What is more worrying is that most of them have vanished into thin air soon after their release and were probably planning or participating in more attacks, the report said.
    
At least a dozen of those released due to lack of evidence are those involved in failed assassination bids on former Pakistan president Pervez Musharraf, including one in collaboration with some Pakistan Air Force officers in 2003, it added.
    
Quoting statistics of Pakistan's Crime Investigation Department (CID), the report published in the Pakistani magazine 'The Herald' said that in the Sindh province alone, as many as "121 high-profile terrorists were released between 2002 and 2007. In each case, the prosecution's case was not strong enough".
    
Maintaining that the CID had prepared a list of such terrorists, the report titled 'Catch and Release', said among these 121 terrorists, 40 belonged to Sipah-e-Sahaba, 21 to Harkatul Mujahedeen, 19 to the Lashkar-e-Jhangvi, 15 each from Jaish-e-Mohammed and Harkatul Mujahedeen al-Almi, eight from Sipah-e-Mohammed, two from Hizbul Tahrir and one from the Taliban.
    
It quoted an unnamed senior CID official as saying, "if you collect the list of militants from the remaining three provinces (of Pakistan), I am sure the number of those who are released would exceed several hundreds."
    
"The majority of these boys are hardcore militants and I do not think they are the kind to be living a normal life.
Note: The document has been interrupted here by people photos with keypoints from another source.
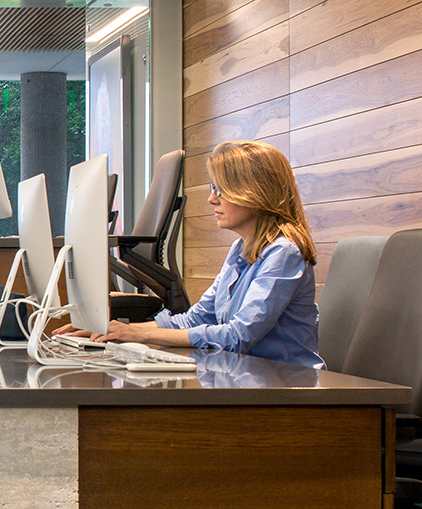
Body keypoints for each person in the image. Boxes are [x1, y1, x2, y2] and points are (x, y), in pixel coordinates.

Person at [81, 140, 324, 368]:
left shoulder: (284, 253)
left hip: (285, 383)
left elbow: (239, 336)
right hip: (247, 375)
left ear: (255, 192)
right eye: (213, 188)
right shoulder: (240, 249)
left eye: (221, 189)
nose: (211, 199)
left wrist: (140, 333)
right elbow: (195, 319)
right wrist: (116, 332)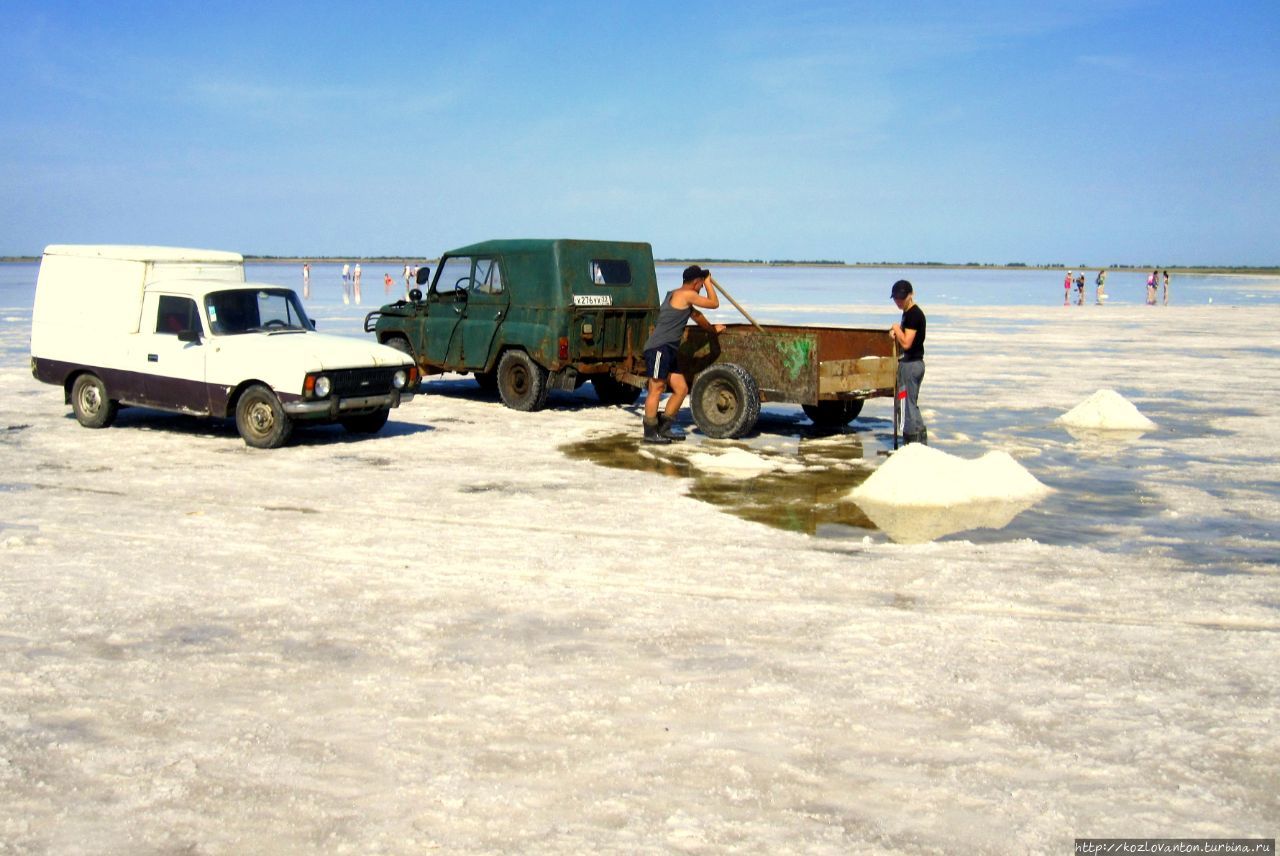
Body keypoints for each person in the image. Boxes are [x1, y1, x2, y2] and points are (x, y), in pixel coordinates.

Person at [641, 265, 726, 444]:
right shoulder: (685, 295)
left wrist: (712, 330)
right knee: (656, 388)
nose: (701, 288)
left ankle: (664, 428)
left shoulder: (679, 297)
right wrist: (709, 282)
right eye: (701, 285)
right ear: (696, 282)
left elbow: (698, 318)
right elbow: (714, 303)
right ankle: (650, 432)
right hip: (659, 348)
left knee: (681, 389)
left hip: (669, 350)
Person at [889, 279, 928, 445]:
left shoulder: (913, 315)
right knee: (906, 402)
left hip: (912, 366)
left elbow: (906, 343)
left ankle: (915, 443)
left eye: (901, 298)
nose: (899, 301)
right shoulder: (907, 313)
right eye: (896, 298)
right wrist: (895, 332)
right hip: (908, 364)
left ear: (911, 295)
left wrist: (897, 329)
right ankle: (915, 440)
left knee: (907, 405)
I will not be surprised if they are planning more attacks," another officer was quoted as saying.
    
Among those released is one Sharafat Ali, also called Khalid Fauji, who is linked to Al-Qaeda and was the "architect" of two assassination bids on Musharraf in 2003 as well as the kidnap and murder of American journalist Daniel Pearl.
    
The first attack on Musharraf was "coordinated with some junior officials of the Pakistan Air Force, who were indoctrinated and then recruited through a mosque preacher", the report said.
    
The magazine named several terrorists, charged with serious violent crimes but released due to lack of evidence.
    
These included Sajid Jabbar alias Buddha of Lashkar-e-Jhangvi who was alleged to have been involved in Daniel Pearl's kidnap and murder, Sheikh Mohammed Athar alias Khalid Memon accused of carrying out a series of strikes in Karachi, Syed Ahmar Kazmi of Harkatul Mujahedeen al-Almi allegedly involved in several terror attacks including one on the Macedonian Consulate in Karachi and Hafiz Khalid of Sipah-e-Sahaba who allegedly carried out attacks on Shia mosques.
    
Many of them have "fallen off the radar of the security agencies", the report said.
    
According to information obtained by the magazine, militants accused of carrying out a failed assassination bid on Musharraf in 2002 were released. They included one Hanif Khan and one Zafar Iqbal.
    
While Khan, who hails from Nazimabad area of Karachi, is "a trained commando and an expert in explosives", Iqbal, the son of a retired Commodore of the Pakistan Navy, has trained Kashmiri militants at camps inside Afghanistan, it said.
    
"According to (CID) officials, he (Iqbal) too is hiding in the tribal areas, where he is still training new recruits to militant ranks," it said.
    
The report quoted CID and law enforcement agency officials as saying that the rate of conviction of those arrested was "less than ten per cent at best". They added that "our poor investigation system" leads to failure in getting them convicted.